[Collected data]
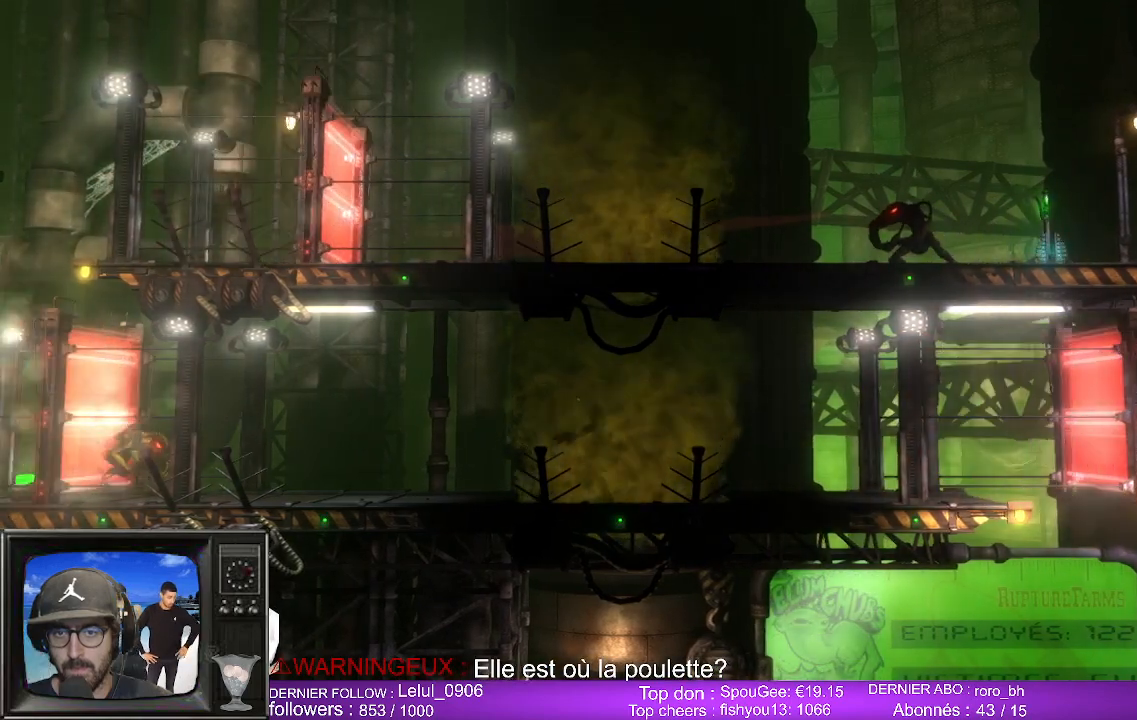
{"buttons": [], "left_stick": "center", "right_stick": "center", "events": []}
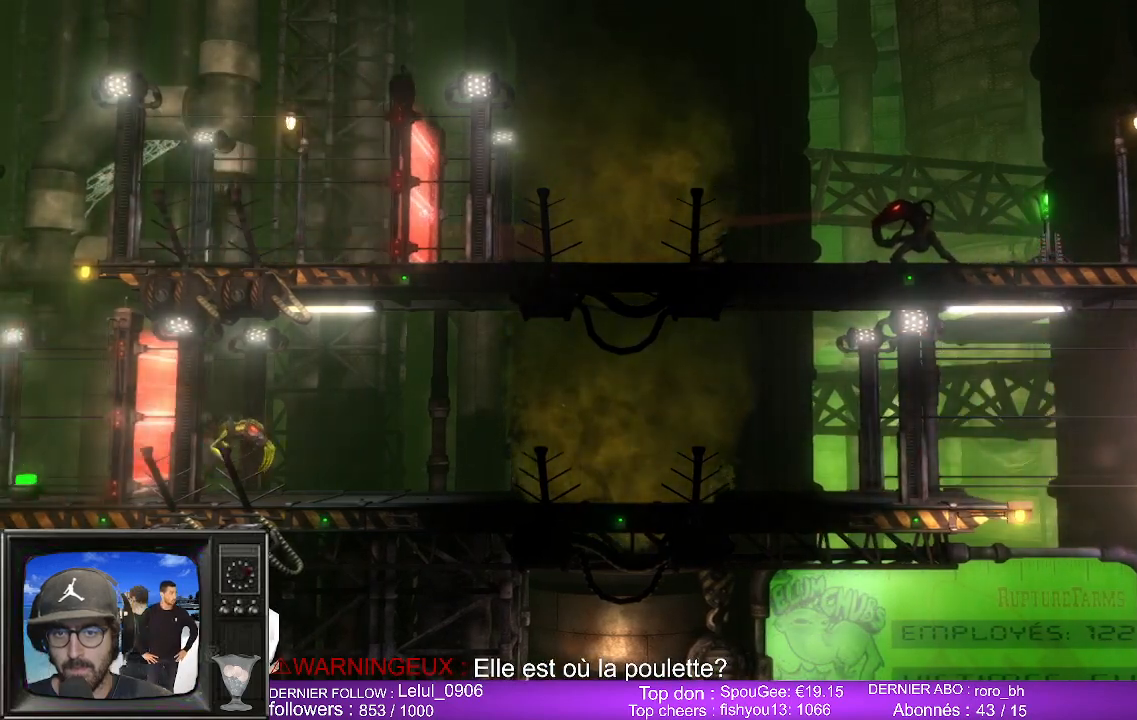
{"buttons": [], "left_stick": "center", "right_stick": "center", "events": []}
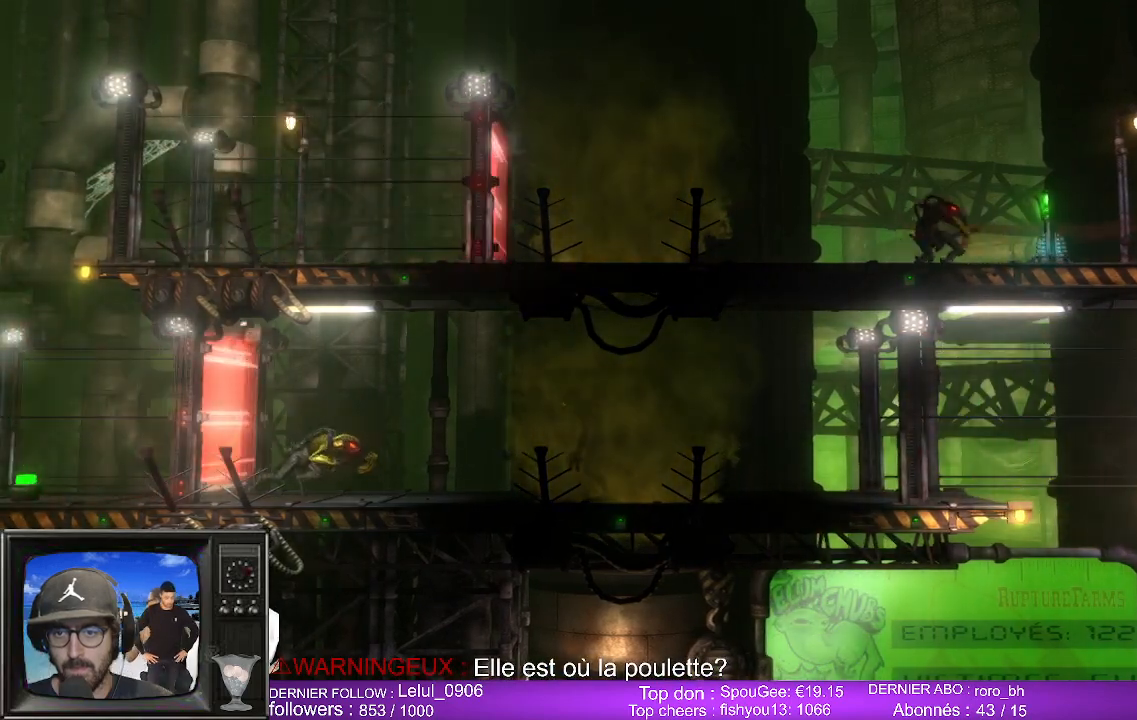
{"buttons": [], "left_stick": "center", "right_stick": "center", "events": []}
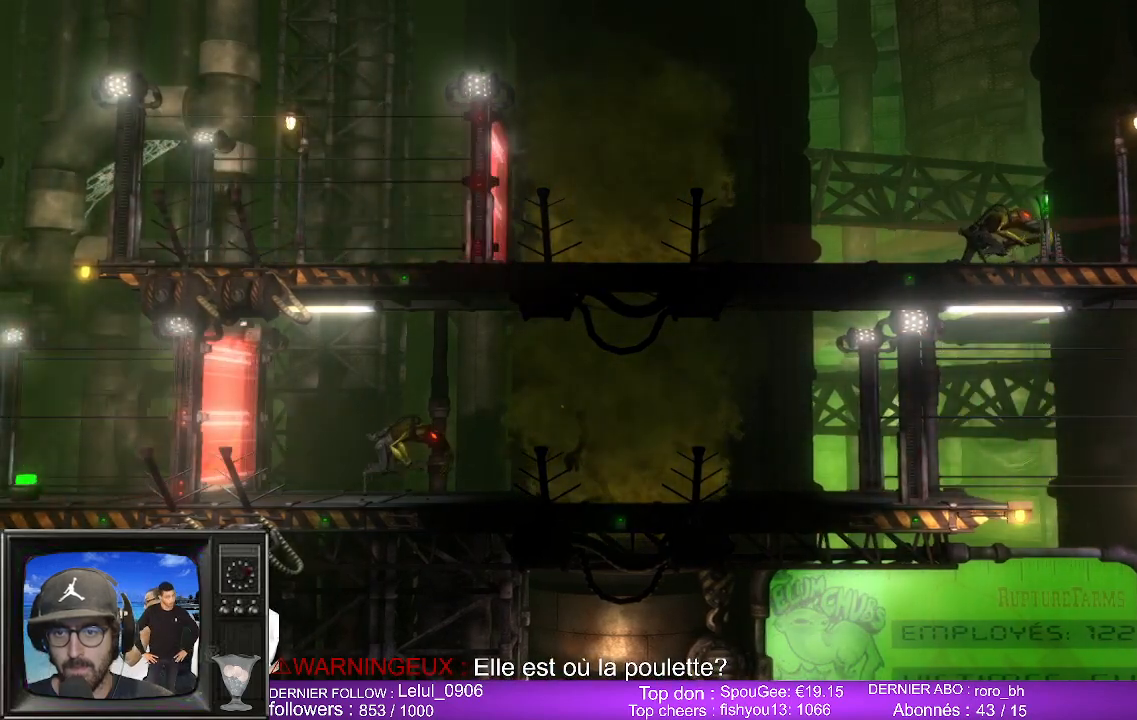
{"buttons": [], "left_stick": "center", "right_stick": "center", "events": []}
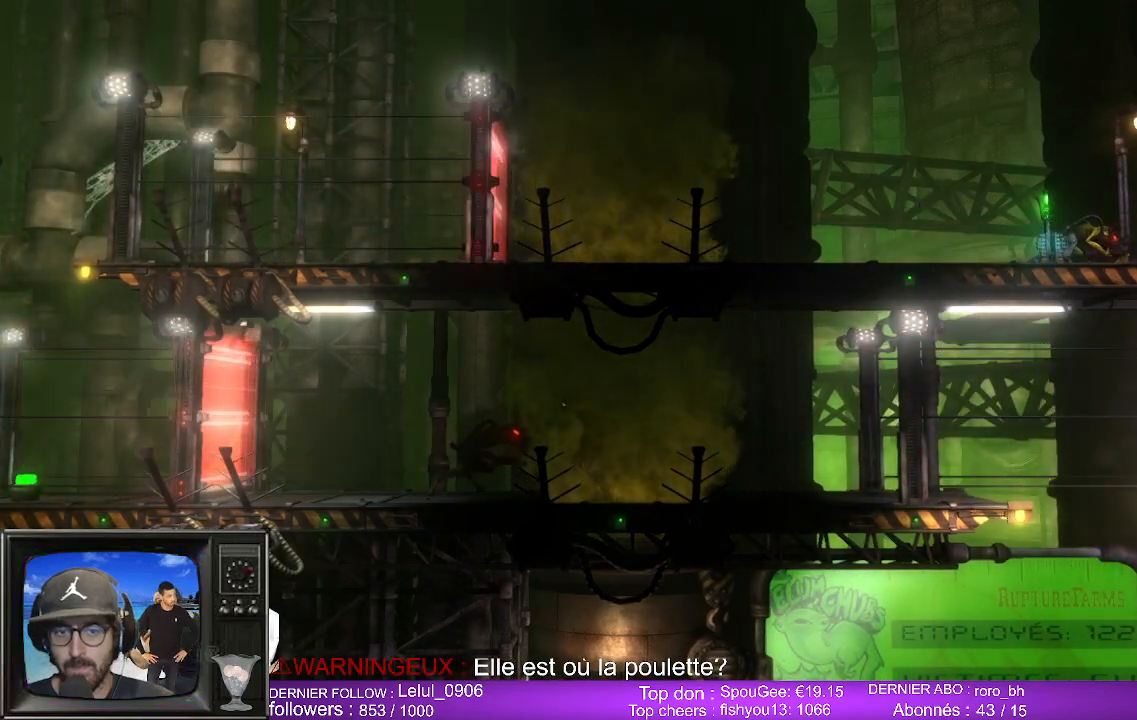
{"buttons": [], "left_stick": "center", "right_stick": "center", "events": []}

### TASK DESCRIPTION
Copy all the records above exactly, but leave out the pictures.

### RESPONSE BELOW
{"buttons": [], "left_stick": "center", "right_stick": "center", "events": []}
{"buttons": [], "left_stick": "center", "right_stick": "center", "events": []}
{"buttons": [], "left_stick": "center", "right_stick": "center", "events": []}
{"buttons": [], "left_stick": "center", "right_stick": "center", "events": []}
{"buttons": [], "left_stick": "center", "right_stick": "center", "events": []}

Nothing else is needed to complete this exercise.